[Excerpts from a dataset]
Start of Block

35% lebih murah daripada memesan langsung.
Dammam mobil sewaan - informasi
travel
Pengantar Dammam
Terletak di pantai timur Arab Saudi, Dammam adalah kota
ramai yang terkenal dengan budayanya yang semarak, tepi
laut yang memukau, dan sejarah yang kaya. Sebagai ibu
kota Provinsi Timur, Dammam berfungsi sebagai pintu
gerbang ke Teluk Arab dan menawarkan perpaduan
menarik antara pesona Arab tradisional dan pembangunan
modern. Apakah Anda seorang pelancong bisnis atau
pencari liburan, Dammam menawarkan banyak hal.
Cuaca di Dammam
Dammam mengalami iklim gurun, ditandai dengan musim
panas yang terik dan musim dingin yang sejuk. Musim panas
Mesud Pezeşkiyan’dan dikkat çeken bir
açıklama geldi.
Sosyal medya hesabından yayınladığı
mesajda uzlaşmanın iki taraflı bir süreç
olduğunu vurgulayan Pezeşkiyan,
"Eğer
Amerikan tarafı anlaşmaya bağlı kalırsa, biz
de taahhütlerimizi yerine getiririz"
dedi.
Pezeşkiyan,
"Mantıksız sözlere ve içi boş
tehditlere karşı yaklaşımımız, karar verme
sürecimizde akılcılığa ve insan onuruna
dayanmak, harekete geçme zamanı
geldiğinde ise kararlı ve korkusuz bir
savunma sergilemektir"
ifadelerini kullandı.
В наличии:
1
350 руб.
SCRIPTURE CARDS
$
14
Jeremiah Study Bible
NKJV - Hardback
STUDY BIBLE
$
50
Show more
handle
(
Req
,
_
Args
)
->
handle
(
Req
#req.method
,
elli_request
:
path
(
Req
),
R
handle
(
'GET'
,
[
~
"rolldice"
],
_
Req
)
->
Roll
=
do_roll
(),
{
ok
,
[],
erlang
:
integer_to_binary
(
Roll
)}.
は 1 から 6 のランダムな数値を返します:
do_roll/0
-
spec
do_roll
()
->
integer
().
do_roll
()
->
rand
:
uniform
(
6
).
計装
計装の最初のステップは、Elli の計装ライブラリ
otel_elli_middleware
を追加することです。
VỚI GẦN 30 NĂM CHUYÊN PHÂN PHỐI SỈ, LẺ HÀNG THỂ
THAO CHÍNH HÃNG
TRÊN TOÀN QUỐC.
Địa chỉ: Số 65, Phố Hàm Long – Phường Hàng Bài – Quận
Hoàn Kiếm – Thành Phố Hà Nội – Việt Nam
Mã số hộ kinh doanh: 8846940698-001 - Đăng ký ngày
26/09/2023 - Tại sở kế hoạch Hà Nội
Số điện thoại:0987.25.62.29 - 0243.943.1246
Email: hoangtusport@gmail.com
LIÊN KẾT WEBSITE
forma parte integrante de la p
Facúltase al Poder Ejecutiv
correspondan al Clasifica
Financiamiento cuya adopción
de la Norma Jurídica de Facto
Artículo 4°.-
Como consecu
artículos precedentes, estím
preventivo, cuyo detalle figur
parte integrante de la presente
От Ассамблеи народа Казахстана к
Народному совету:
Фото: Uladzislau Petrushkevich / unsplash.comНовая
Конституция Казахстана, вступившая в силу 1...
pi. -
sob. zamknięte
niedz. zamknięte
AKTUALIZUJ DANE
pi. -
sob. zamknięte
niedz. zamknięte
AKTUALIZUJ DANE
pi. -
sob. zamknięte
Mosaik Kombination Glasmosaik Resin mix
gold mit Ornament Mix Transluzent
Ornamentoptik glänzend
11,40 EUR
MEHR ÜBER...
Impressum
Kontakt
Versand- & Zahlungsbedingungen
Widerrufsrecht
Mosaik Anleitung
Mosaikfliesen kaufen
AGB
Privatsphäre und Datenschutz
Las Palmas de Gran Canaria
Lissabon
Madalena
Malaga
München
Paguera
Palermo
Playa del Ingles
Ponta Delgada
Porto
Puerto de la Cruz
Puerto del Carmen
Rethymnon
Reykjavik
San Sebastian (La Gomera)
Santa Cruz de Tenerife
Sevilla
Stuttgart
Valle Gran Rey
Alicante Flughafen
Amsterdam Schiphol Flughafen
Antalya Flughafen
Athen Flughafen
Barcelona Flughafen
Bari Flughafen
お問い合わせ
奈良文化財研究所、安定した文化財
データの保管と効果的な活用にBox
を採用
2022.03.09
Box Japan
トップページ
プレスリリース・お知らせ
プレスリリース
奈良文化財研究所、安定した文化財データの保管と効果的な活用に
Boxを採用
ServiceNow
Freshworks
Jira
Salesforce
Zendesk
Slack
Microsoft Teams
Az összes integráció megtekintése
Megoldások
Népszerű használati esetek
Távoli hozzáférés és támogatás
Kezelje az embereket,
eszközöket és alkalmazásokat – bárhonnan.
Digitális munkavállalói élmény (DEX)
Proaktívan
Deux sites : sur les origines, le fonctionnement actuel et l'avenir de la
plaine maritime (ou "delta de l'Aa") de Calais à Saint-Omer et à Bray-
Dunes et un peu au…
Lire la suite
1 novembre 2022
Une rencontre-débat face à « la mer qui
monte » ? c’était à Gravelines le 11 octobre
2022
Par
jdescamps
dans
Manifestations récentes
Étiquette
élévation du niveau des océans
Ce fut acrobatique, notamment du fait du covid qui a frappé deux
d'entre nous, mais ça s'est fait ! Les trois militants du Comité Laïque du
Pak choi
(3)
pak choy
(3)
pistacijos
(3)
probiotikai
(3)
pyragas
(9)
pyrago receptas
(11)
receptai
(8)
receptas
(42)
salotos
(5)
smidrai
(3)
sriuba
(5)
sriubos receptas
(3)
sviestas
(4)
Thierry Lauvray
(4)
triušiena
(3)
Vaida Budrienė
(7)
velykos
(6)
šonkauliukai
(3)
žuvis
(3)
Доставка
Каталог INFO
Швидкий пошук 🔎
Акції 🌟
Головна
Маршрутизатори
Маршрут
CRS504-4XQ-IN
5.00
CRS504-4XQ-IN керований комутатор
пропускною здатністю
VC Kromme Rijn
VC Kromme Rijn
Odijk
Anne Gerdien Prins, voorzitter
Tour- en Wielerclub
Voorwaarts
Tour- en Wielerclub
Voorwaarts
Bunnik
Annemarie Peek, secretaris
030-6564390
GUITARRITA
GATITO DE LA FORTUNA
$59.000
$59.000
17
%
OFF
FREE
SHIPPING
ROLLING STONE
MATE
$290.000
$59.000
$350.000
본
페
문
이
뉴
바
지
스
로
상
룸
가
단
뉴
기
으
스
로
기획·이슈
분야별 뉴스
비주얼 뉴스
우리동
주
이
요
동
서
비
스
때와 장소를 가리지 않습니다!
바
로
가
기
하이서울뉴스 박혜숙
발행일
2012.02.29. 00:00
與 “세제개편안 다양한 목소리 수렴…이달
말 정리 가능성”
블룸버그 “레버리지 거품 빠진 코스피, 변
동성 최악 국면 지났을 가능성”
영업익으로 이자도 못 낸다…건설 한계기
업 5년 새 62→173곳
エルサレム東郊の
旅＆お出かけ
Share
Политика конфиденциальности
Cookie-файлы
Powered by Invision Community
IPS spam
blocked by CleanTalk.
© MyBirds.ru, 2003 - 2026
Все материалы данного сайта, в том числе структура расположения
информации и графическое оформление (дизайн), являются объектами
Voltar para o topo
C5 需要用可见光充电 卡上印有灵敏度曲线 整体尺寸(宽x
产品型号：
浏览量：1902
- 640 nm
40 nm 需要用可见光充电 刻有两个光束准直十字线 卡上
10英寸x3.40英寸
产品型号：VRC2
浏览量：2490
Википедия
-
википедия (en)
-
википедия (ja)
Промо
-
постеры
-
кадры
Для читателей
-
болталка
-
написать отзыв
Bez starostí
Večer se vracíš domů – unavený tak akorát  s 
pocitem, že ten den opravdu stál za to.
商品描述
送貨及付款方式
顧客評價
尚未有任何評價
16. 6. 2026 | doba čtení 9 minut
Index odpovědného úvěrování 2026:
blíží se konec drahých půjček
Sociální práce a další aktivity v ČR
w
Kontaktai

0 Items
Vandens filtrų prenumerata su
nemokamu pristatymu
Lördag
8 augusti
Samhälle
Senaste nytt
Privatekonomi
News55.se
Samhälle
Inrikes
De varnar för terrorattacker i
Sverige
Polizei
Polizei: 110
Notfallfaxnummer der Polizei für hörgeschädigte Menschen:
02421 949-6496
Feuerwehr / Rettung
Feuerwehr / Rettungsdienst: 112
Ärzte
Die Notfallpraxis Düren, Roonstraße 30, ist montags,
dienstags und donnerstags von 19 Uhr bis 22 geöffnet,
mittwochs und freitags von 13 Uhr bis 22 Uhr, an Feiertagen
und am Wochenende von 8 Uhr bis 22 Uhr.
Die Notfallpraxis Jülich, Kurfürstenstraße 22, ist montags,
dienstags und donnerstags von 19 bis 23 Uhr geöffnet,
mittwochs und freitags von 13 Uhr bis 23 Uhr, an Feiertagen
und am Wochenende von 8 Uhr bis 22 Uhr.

End of Block

• Your task: Each line containing the word "receptas" needs to be copied from the data above.

• Solution:
pyrago receptas
receptas
sriubos receptas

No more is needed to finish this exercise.